• aging;
  • innate immunity;
  • monocytes;
  • phagocytosis;
  • phenotype;
  • TLR4


Chronic inflammation in older individuals is thought to contribute to inflammatory, age-related diseases. Human monocytes are comprised of three subsets (classical, intermediate and nonclassical subsets), and despite being critical regulators of inflammation, the effect of age on the functionality of monocyte subsets remains to be fully defined. In a cross-sectional study involving 91 healthy male (aged 20–84 years, median 52.4) and 55 female (aged 20–82 years, median 48.3) individuals, we found age was associated with an increased proportion of intermediate and nonclassical monocytes (P = 0.002 and 0.04, respectively) and altered phenotype of specific monocyte subsets (e.g. increased expression of CD11b and decreased expression of CD38, CD62L and CD115).
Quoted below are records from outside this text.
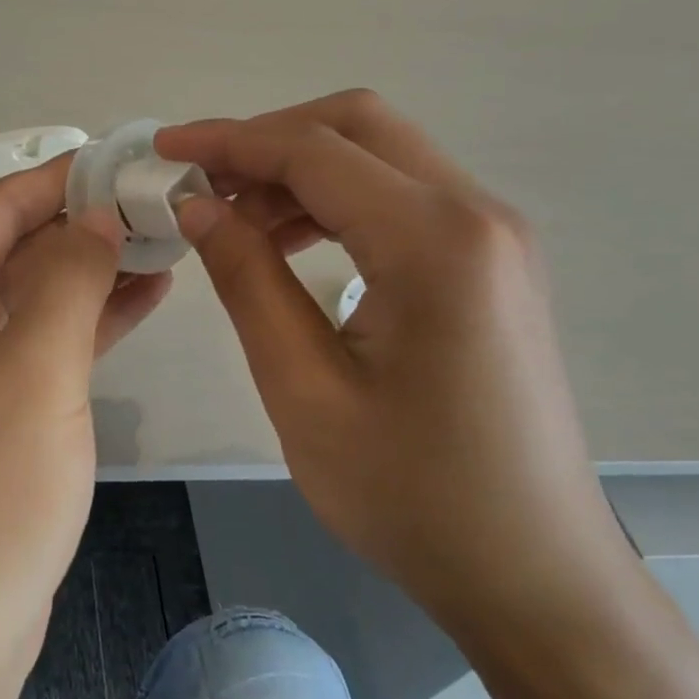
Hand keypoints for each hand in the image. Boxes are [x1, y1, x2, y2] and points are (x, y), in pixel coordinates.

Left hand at [0, 156, 170, 663]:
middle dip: (86, 221)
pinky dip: (86, 316)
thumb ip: (69, 276)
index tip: (130, 158)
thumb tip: (96, 212)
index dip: (65, 176)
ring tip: (166, 241)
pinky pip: (39, 337)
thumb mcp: (37, 368)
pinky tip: (142, 297)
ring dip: (93, 267)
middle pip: (15, 243)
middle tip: (163, 202)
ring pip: (33, 290)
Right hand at [156, 91, 631, 642]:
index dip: (229, 140)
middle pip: (357, 125)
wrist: (532, 573)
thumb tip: (198, 205)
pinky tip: (290, 242)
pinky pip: (402, 196)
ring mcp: (494, 235)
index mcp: (435, 242)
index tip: (165, 146)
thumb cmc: (411, 496)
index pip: (313, 151)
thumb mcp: (303, 389)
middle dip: (268, 139)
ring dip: (301, 168)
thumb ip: (246, 280)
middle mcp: (478, 214)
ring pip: (381, 154)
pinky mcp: (491, 261)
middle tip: (202, 181)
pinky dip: (336, 199)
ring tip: (235, 218)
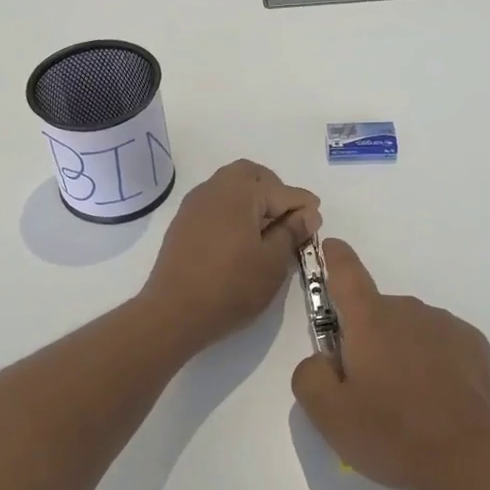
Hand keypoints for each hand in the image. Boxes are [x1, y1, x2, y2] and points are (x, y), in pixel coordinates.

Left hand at [141, 160, 320, 350]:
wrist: (173, 313)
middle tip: (289, 220)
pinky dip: (233, 210)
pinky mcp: (183, 222)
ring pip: (231, 186)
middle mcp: (215, 188)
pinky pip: (215, 202)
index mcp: (240, 192)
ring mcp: (194, 204)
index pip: (283, 191)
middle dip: (275, 191)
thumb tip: (307, 213)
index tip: (316, 225)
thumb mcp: (272, 262)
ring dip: (253, 199)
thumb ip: (292, 231)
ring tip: (266, 231)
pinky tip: (240, 238)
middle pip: (252, 175)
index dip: (304, 207)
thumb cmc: (230, 288)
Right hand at [291, 239, 489, 489]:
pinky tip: (438, 401)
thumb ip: (309, 376)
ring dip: (400, 352)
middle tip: (369, 391)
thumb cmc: (395, 435)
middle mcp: (408, 309)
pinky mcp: (474, 344)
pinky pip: (439, 343)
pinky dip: (431, 362)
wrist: (474, 459)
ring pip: (408, 330)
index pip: (346, 272)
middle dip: (366, 340)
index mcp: (370, 320)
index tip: (330, 247)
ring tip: (408, 404)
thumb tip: (323, 359)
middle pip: (375, 314)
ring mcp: (445, 324)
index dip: (334, 257)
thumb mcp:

Plasma levels of the innate immune activation markers CXCL10, neopterin (P < 0.001 for both) and sCD163 (P = 0.003) were significantly increased with age. Whilst similar age-related changes were observed in both sexes, monocytes from women were phenotypically different to men [e.g. lower proportion of nonclassical monocytes (P = 0.002) and higher CD115 and CD62L but lower CD38 expression] and women exhibited higher levels of CXCL10 (P = 0.012) and sCD163 (P < 0.001) but lower sCD14 levels (P < 0.001). Monocytes from older individuals exhibit impaired phagocytosis (P < 0.05) but contain shortened telomeres (P < 0.001) and significantly higher intracellular levels of TNF both at baseline and following TLR4 stimulation (P < 0.05 for both), suggesting a dysregulation of monocyte function in the aged. These data show that aging is associated with chronic innate immune activation and significant changes in monocyte function, which may have implications for the development of age-related diseases.